The present application also provides a construction method for the human primary myelofibrosis cell strain, which is as follows:

- obtaining fresh peripheral blood of a patient with primary myelofibrosis (PMF) diagnosed at the first time; adding 6 ml of the peripheral blood dropwise into a 15 ml sterile centrifuge tube with 6 ml lymphocyte separation solution added in advance; centrifuging at 2000 revolutions for 20 minutes; after centrifugation, taking the white cell precipitate of the mononuclear cell layer and adding to a new 15 ml sterile centrifuge tube, and adding 5 ml sterile 1×PBS resuspended cells, and centrifuging at 2000 revolutions for 5 minutes; after discarding the supernatant, adding a sterile red blood cell lysate to lyse the cells at room temperature for 5 minutes, then centrifuging at 2000 revolutions for 5 minutes; discarding the supernatant, adding 5 ml IMDM complete medium (IMDM 90%+fetal bovine serum 10%) to resuspend the cells, and centrifuging at 1500 revolutions for 5 minutes; discarding the supernatant, adding 5 ml IMDM complete medium to resuspend the cells; using a cell counting plate to count cells, adding 1*10⁸cells into a 25 cm culture bottle, then adding an IMDM medium to 6 ml of mixed cells, and putting them into an incubator at 37 degrees Celsius with constant temperature and humidity to culture the cells; after 1 week, replacing the IMDM medium until the cells began to proliferate.

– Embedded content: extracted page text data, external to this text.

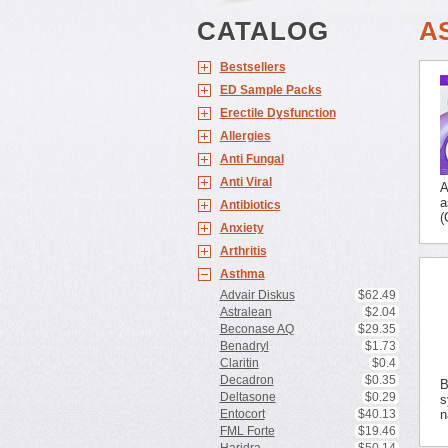
CATALOG
A
Bestsellers
ED Sample Packs
Erectile Dysfunction
Allergies
Anti Fungal
Anti Viral
A
a
Antibiotics
(
Anxiety
Arthritis
Asthma
Advair Diskus
$62.49
Astralean
$2.04
Beconase AQ
$29.35
Benadryl
$1.73
Claritin
$0.4
Decadron
$0.35
B
Deltasone
$0.29
s
Entocort
$40.13
n
FML Forte
$19.46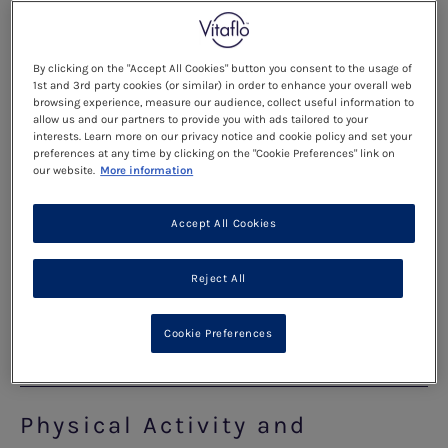
What to do if I am unwell?
By clicking on the "Accept All Cookies" button you consent to the usage of
1st and 3rd party cookies (or similar) in order to enhance your overall web
When you are unwell, your calorie needs
browsing experience, measure our audience, collect useful information to
allow us and our partners to provide you with ads tailored to your
automatically increase as your body tries to fight
interests. Learn more on our privacy notice and cookie policy and set your
preferences at any time by clicking on the "Cookie Preferences" link on
the illness and you might also find that your
our website.
More information
appetite is reduced. This can result in your body
breaking down its protein stores from the
Accept All Cookies
muscles to use as a source of energy. This
breakdown of protein releases phe into the blood
Reject All
causing phe levels to increase.
Cookie Preferences
Read more
Physical Activity and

The present application has the beneficial effects that the human primary myelofibrosis cell strain of the present application can be passaged indefinitely, the cell shape in vitro is stable, and it accords with the biological characteristics of clinical tumors. The human primary myelofibrosis cell strain is originated from PMF patients, with JAK2 mutation negative, CALR mutation negative, MPL mutation negative, ASXL1 mutation positive, TP53 mutation positive, FLT3 mutation positive and IKZF1 mutation positive. The human primary myelofibrosis cell strain can be used to study the mechanism of the occurrence and development of PMF. The cells can also be used to analyze the curative effect of new anti-PMF drugs and combined schemes, to screen and evaluate PMF drugs, and to guide clinical medication. It is of great significance to reveal PMF, an MPN with poor prognosis.

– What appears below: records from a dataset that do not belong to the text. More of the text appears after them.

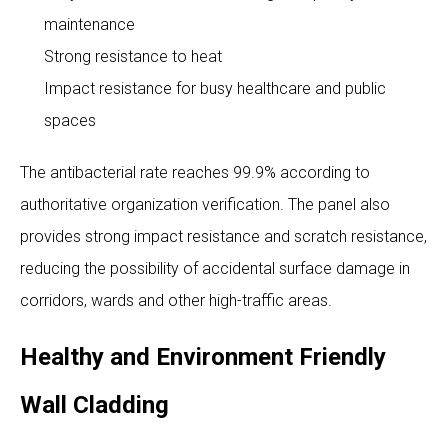
maintenance
Strong resistance to heat
Impact resistance for busy healthcare and public
spaces
The antibacterial rate reaches 99.9% according to
authoritative organization verification. The panel also
provides strong impact resistance and scratch resistance,
reducing the possibility of accidental surface damage in
corridors, wards and other high-traffic areas.
Healthy and Environment Friendly
Wall Cladding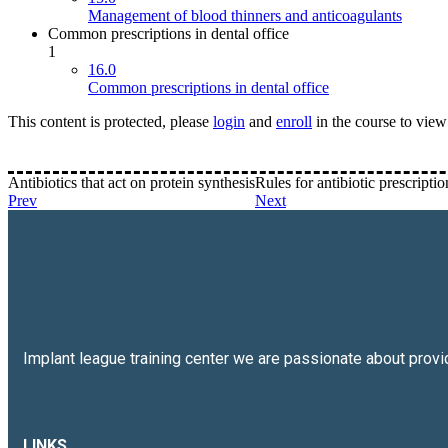
Management of blood thinners and anticoagulants
Common prescriptions in dental office
1
16.0
Common prescriptions in dental office
This content is protected, please
login
and
enroll
in the course to view 
Antibiotics that act on protein synthesis
Rules for antibiotic prescriptio
Prev
Next
Implant league training center we are passionate about prov
LINKS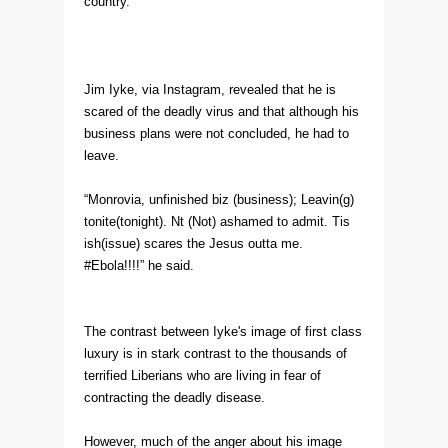
country.
Jim Iyke, via Instagram, revealed that he is
scared of the deadly virus and that although his
business plans were not concluded, he had to
leave.
“Monrovia, unfinished biz (business); Leavin(g)
tonite(tonight). Nt (Not) ashamed to admit. Tis
ish(issue) scares the Jesus outta me.
#Ebola!!!!” he said.
The contrast between Iyke's image of first class
luxury is in stark contrast to the thousands of
terrified Liberians who are living in fear of
contracting the deadly disease.
However, much of the anger about his image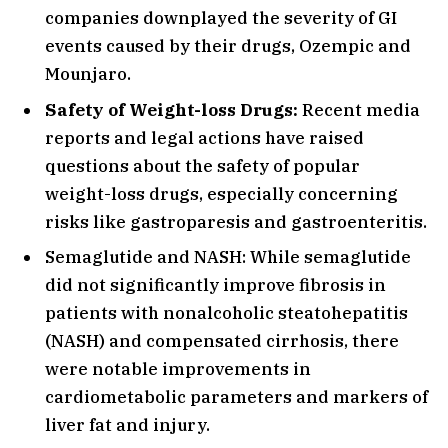
companies downplayed the severity of GI
events caused by their drugs, Ozempic and
Mounjaro.
Safety of Weight-loss Drugs:
Recent media
reports and legal actions have raised
questions about the safety of popular
weight-loss drugs, especially concerning
risks like gastroparesis and gastroenteritis.
Semaglutide and NASH: While semaglutide
did not significantly improve fibrosis in
patients with nonalcoholic steatohepatitis
(NASH) and compensated cirrhosis, there
were notable improvements in
cardiometabolic parameters and markers of
liver fat and injury.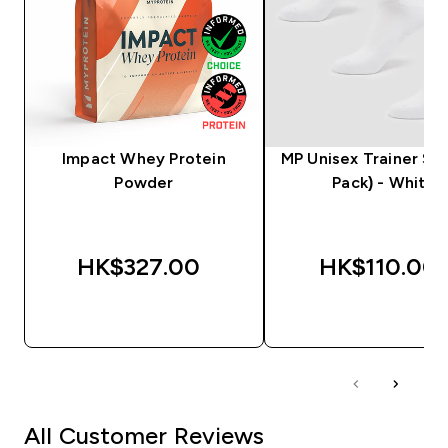
Impact Whey Protein
MP Unisex Trainer Soc
Powder
Pack) - White
HK$327.00‎
HK$110.00‎
QUICK BUY
QUICK BUY
All Customer Reviews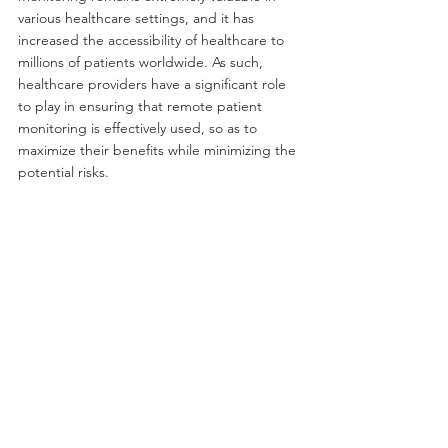
various healthcare settings, and it has 
increased the accessibility of healthcare to 
millions of patients worldwide. As such, 
healthcare providers have a significant role 
to play in ensuring that remote patient 
monitoring is effectively used, so as to 
maximize their benefits while minimizing the 
potential risks.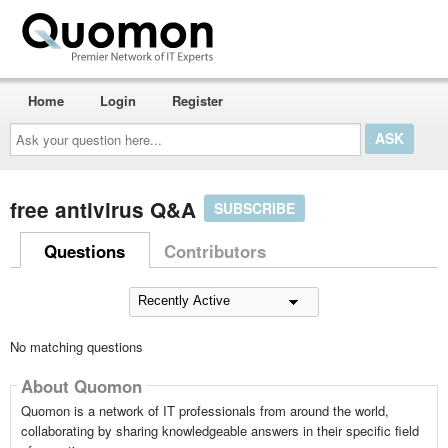
Home
Login
Register
Ask
your
question
here...
free antivirus Q&A
SUBSCRIBE
Questions
Contributors
No matching questions
About Quomon
Quomon is a network of IT professionals from around the world,
collaborating by sharing knowledgeable answers in their specific field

BRIEF DESCRIPTION OF DRAWINGS

The present application will be further explained with reference to the following examples and drawings.

FIG. 1 shows the results of staining of the human primary myelofibrosis cell strain Wright-Giemsa;

FIG. 2 is the expression chart of cell surface antigen of the human primary myelofibrosis cell strain;

FIG. 3 is a graph of cell growth of the human primary myelofibrosis cell strain at different cell densities;

FIG. 4 is the Circos diagram of genome variation of the human primary myelofibrosis cell strain.

DESCRIPTION OF EMBODIMENTS

The present application will be illustrated with reference to the following examples, but are not limited thereto. The experimental methods without specific conditions in the following examples are usually in accordance with conventional conditions.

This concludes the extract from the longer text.